MnO_x Nanoparticle-loaded polyacrylonitrile fibers for efficient catalytic ozonation of toluene

Catalytic ozonation stands out as a promising technology for volatile organic compounds (VOCs) degradation. Two polyacrylonitrile fiber-supported catalysts, MnOx/APANF and MnOx/CPANF, were synthesized by depositing MnOx nanoparticles onto amino-rich and carboxylic-rich fibers, respectively. The catalytic activity of these catalysts in toluene ozonation was systematically examined. MnOx/APANF exhibited superior catalytic activity compared to MnOx/CPANF, attributed to its higher Mn content, a greater Mn3+/Mn4+ ratio, and a more abundant alkaline microenvironment, achieved with the assistance of amino groups. MnOx/APANF achieved 100% toluene conversion at a relatively low temperature of 100 degrees C, with the production rate of dominant organic by-products at only 0.08% and 0.53% for MnOx/APANF and MnOx/CPANF, respectively.
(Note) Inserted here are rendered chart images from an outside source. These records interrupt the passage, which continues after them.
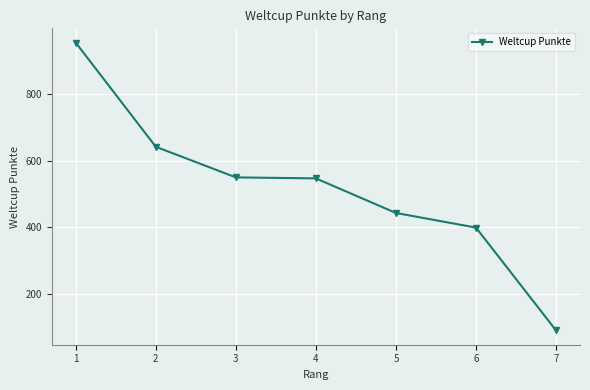

Is it true that the value at 3 is 349?

False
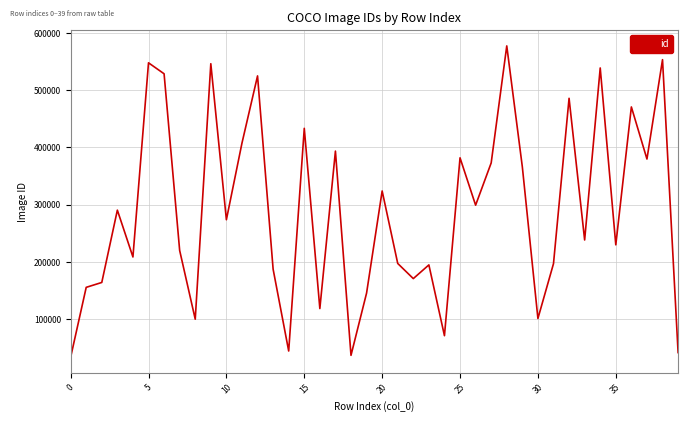

What is the minimum value shown in the chart?

33471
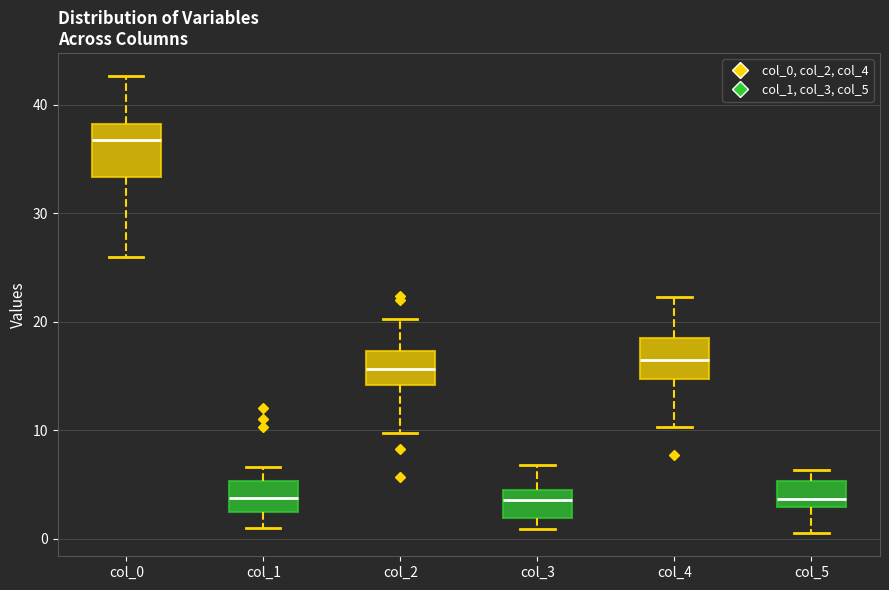

Comparing the boxes themselves (not the whiskers), which one is the tallest?

col_0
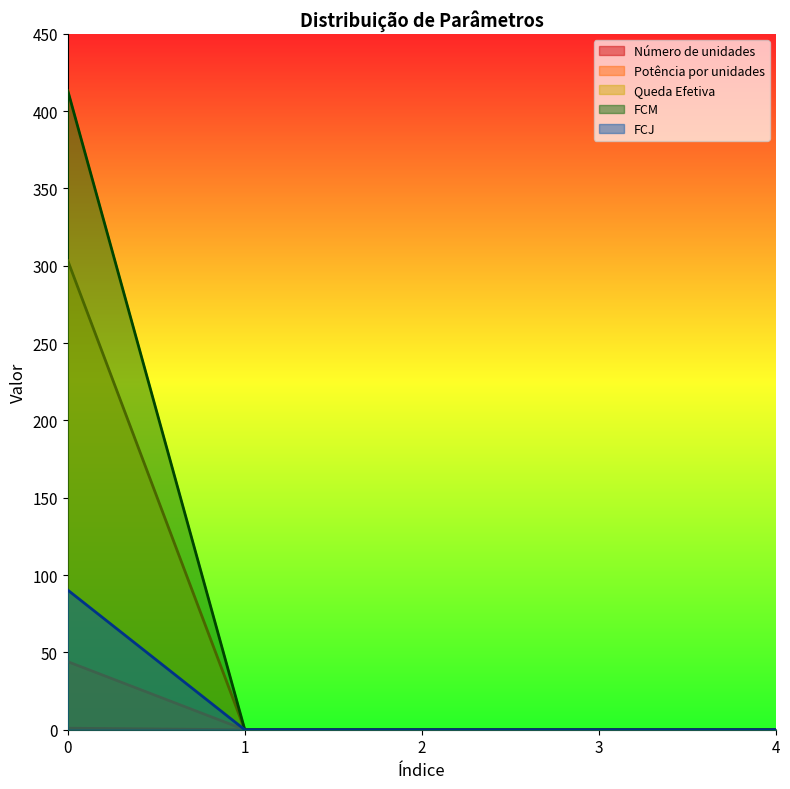

The value of Queda Efetiva at 3 is 0.0. True or false?

True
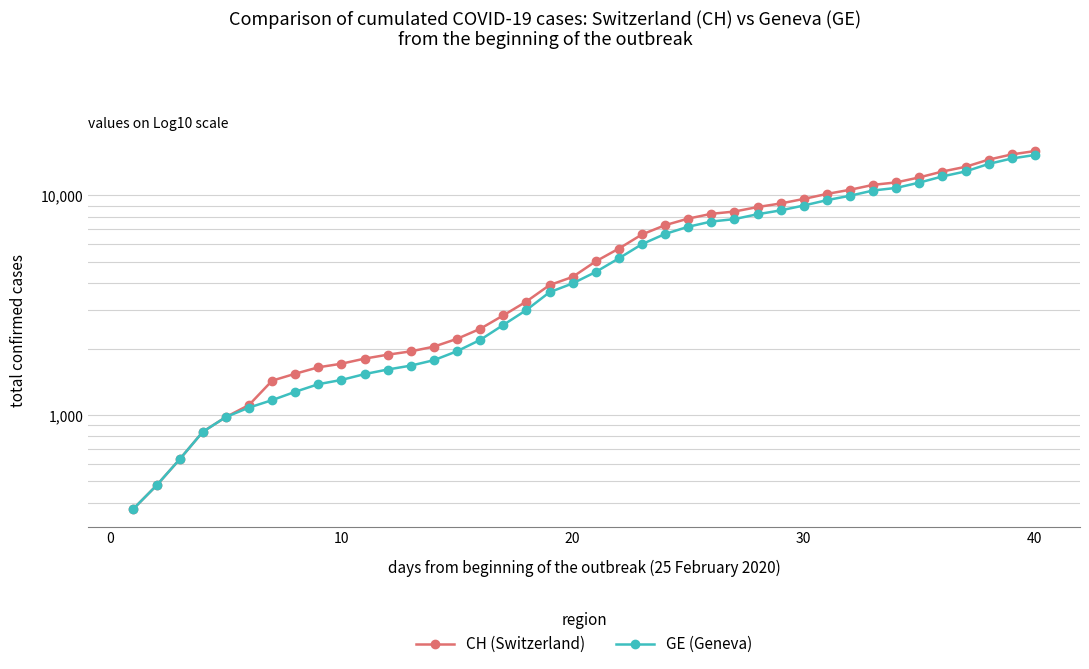

What is the average value of the GE (Geneva) series?

5641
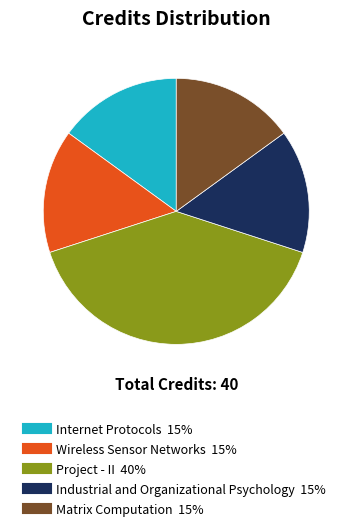

Is Industrial and Organizational Psychology the majority of the pie?

No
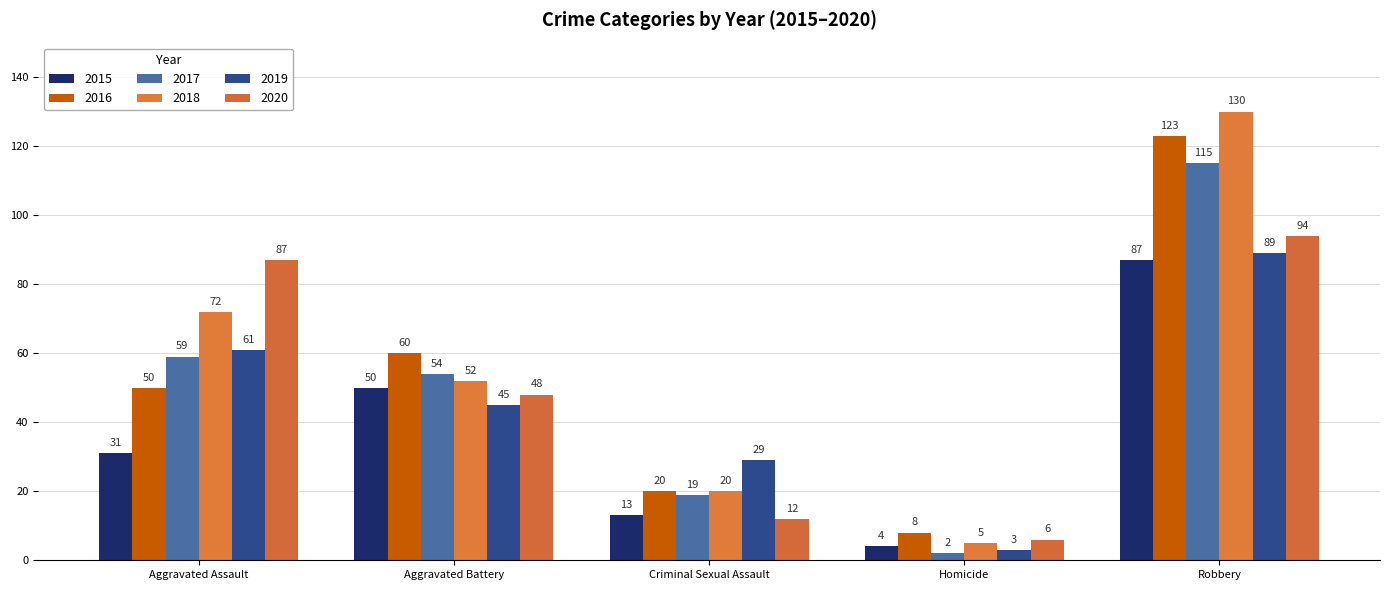

Does the chart contain stacked bars?

No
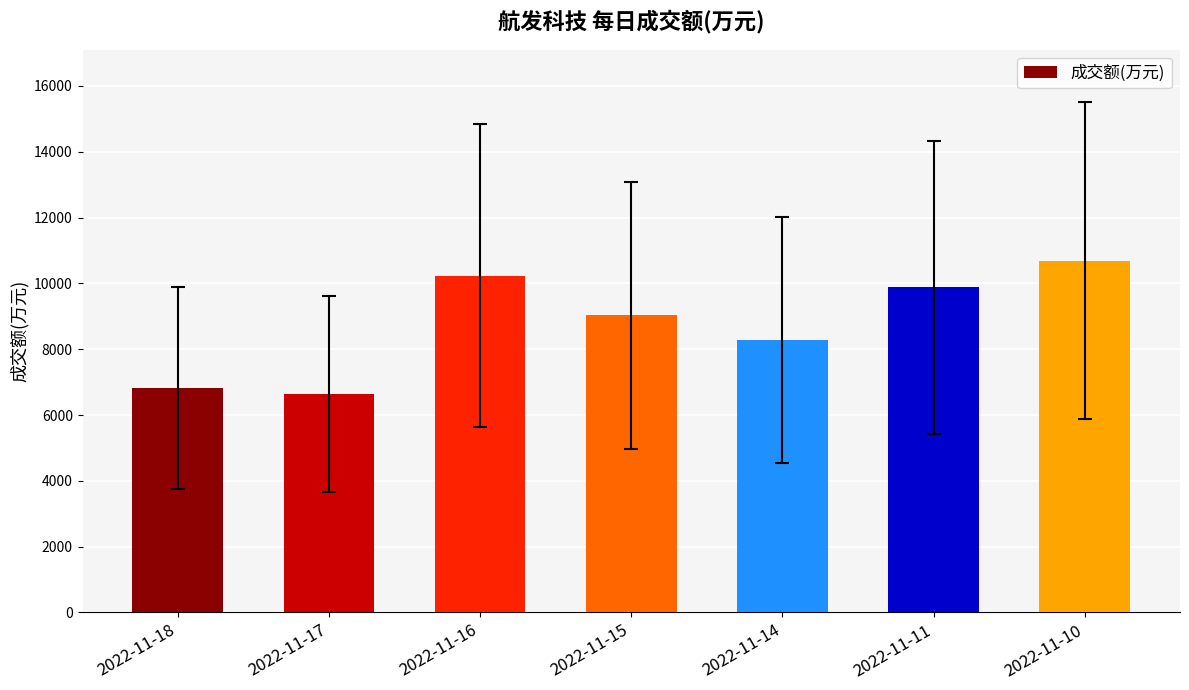

What is the value of the 6th bar from the left?

9886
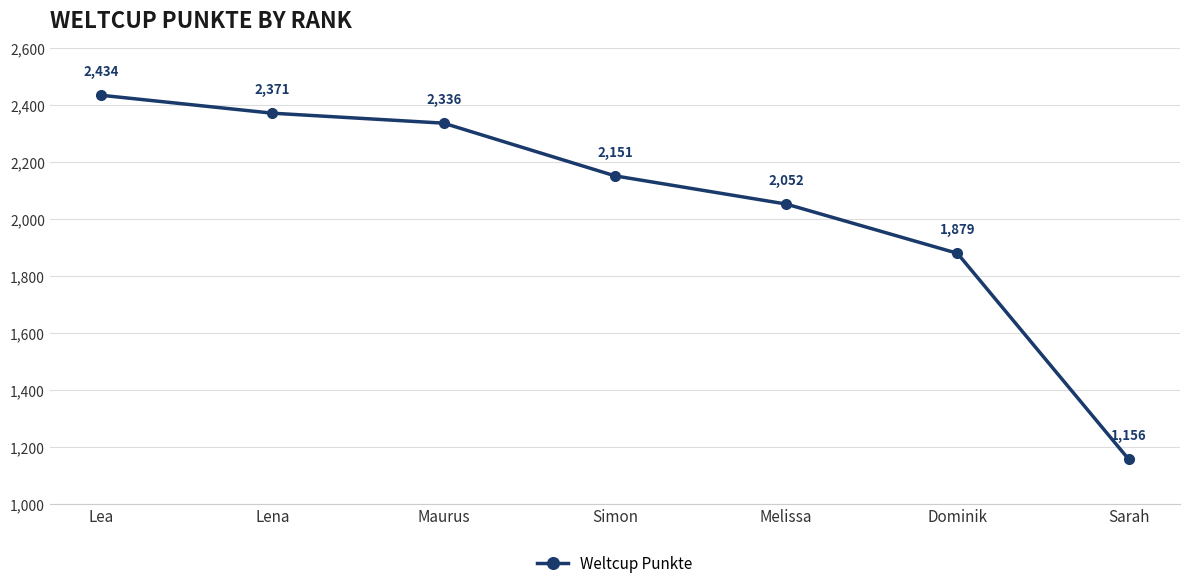

Reading left to right, extract all data points from this chart.

2434	2371	2336	2151	2052	1879	1156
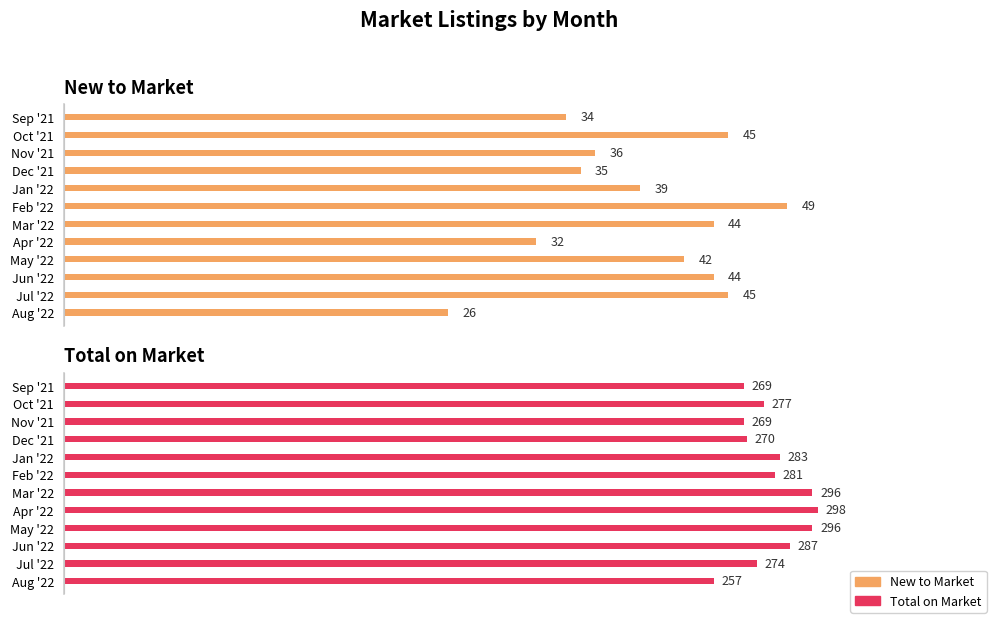

Which series has the widest spread of values?

Total on Market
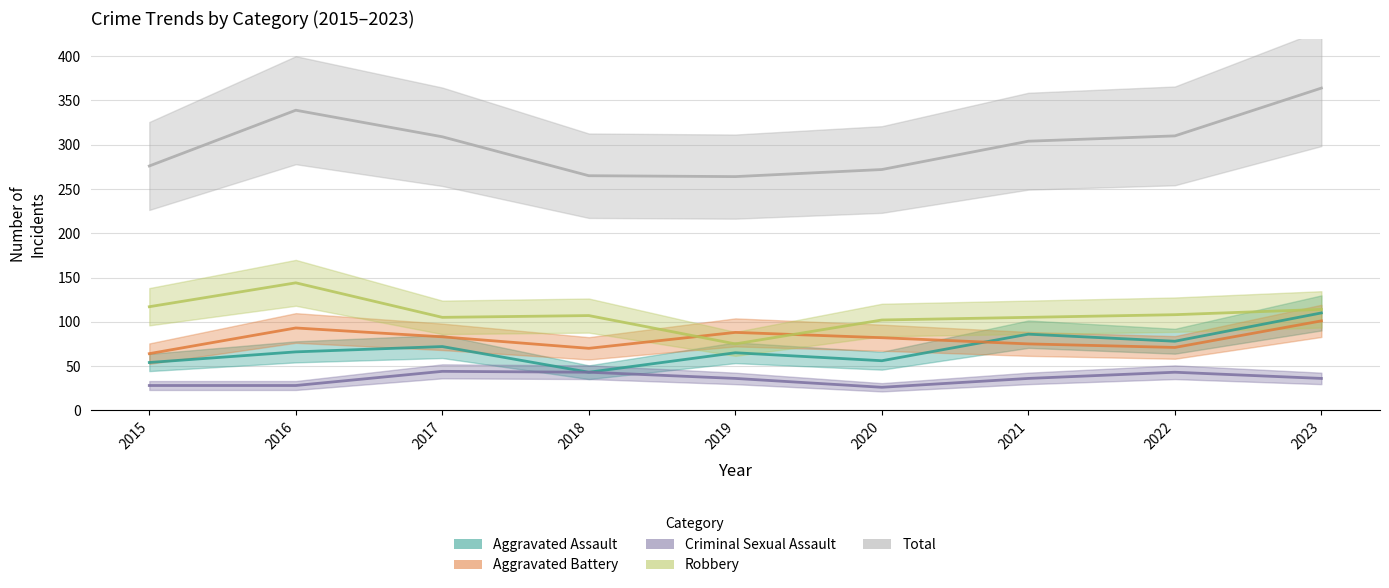

True or false: Criminal Sexual Assault and Total cross at least once.

False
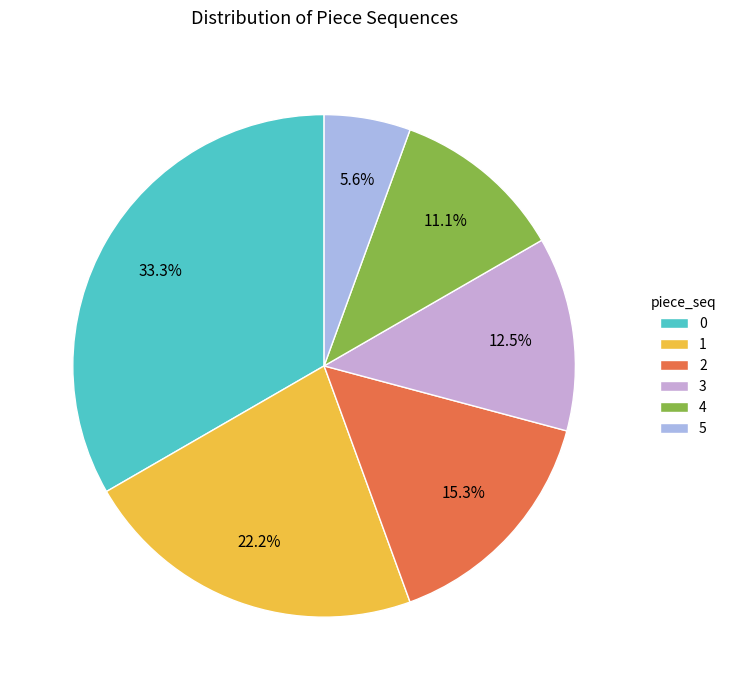

What percentage is the 5 slice, to the nearest percent?

6%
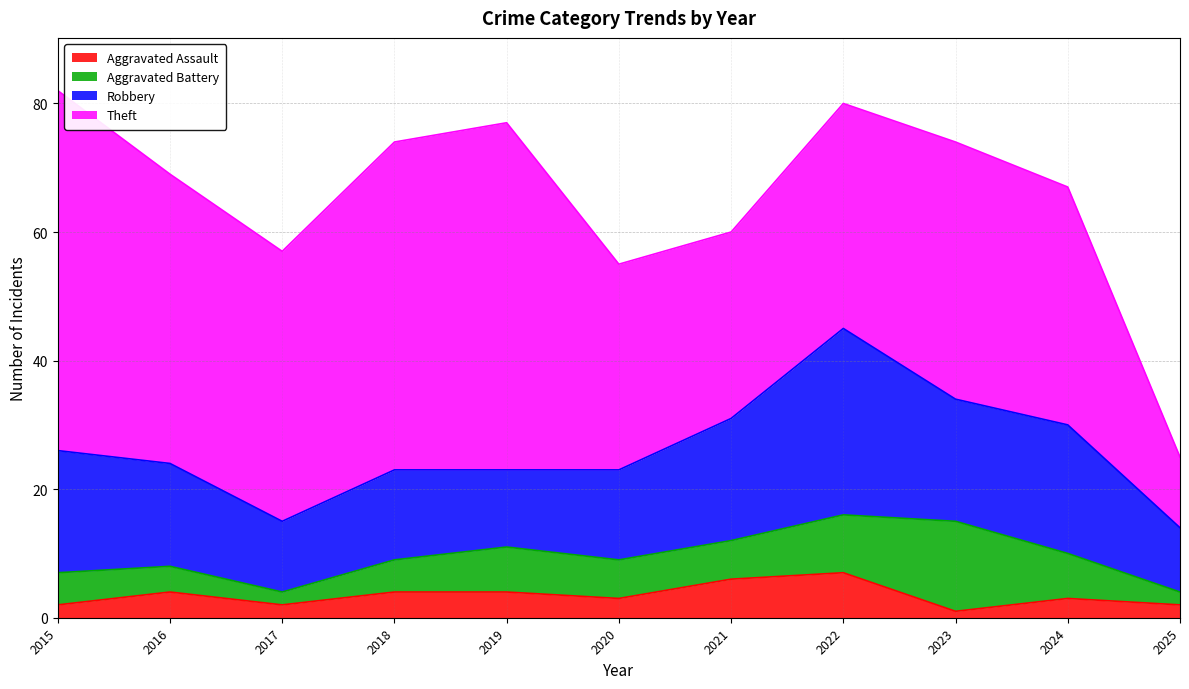

What is the approximate value of Robbery at 2020?

14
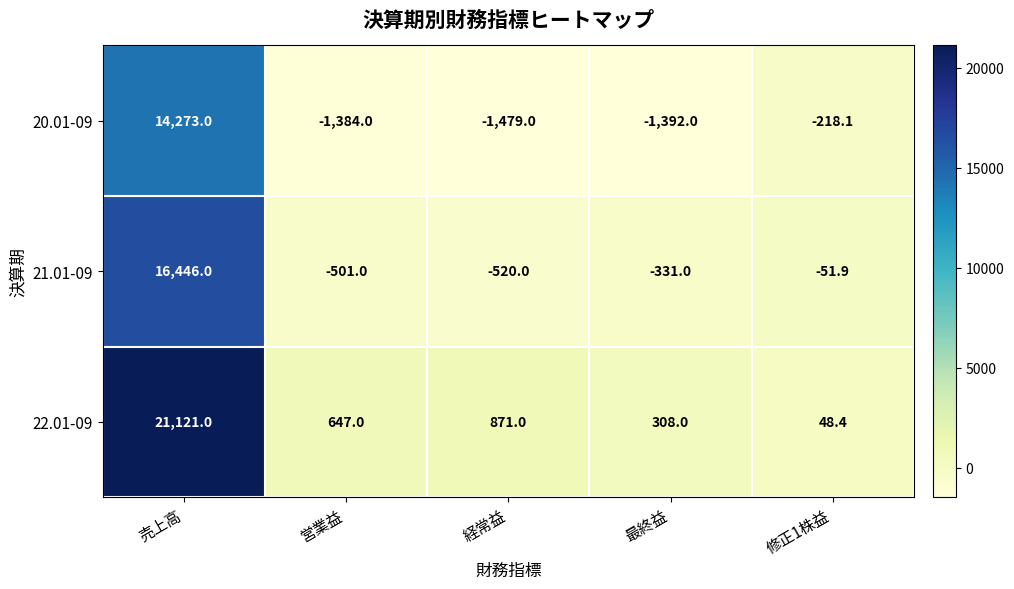

Which series has the largest total across all categories?

22.01-09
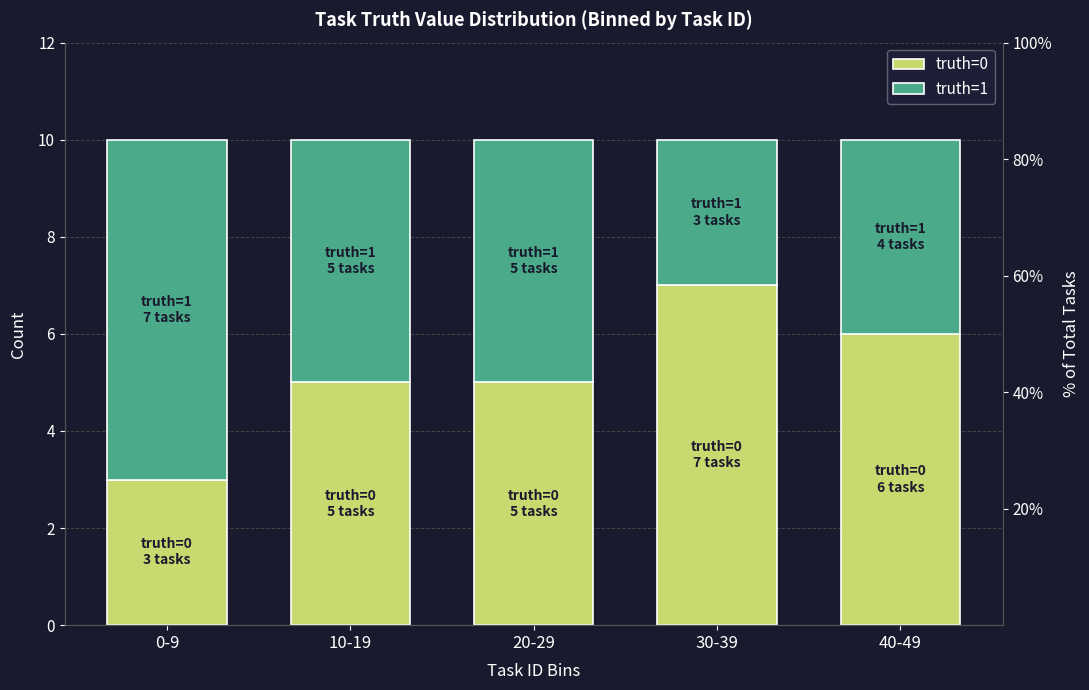

Reading left to right, list all the values displayed in this chart.

truth=0: 0-9=3	10-19=5	20-29=5	30-39=7	40-49=6
truth=1: 0-9=7	10-19=5	20-29=5	30-39=3	40-49=4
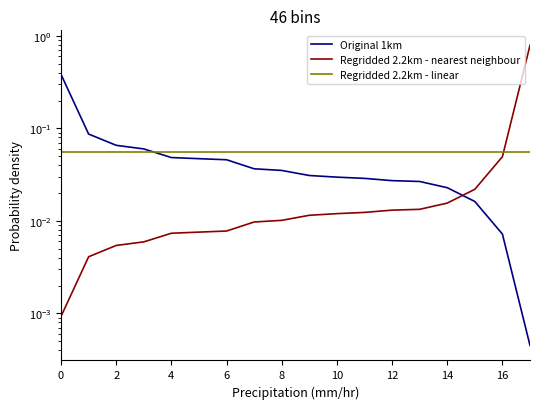

How many lines are shown in the chart?

3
Notably, MnOx/APANF exhibited remarkable stability, maintaining the original toluene conversion efficiency for 660 min at 110 degrees C. The kinetic study, employing the power-law model, established the reaction order of toluene and ozone, along with the rate constant for the catalytic ozonation of toluene using MnOx/APANF. Remarkably, both the reaction order and rate constant demonstrated variations with changes in temperature. These PANF fiber-supported catalysts hold significant potential for a broad range of applications in low-temperature elimination of VOCs.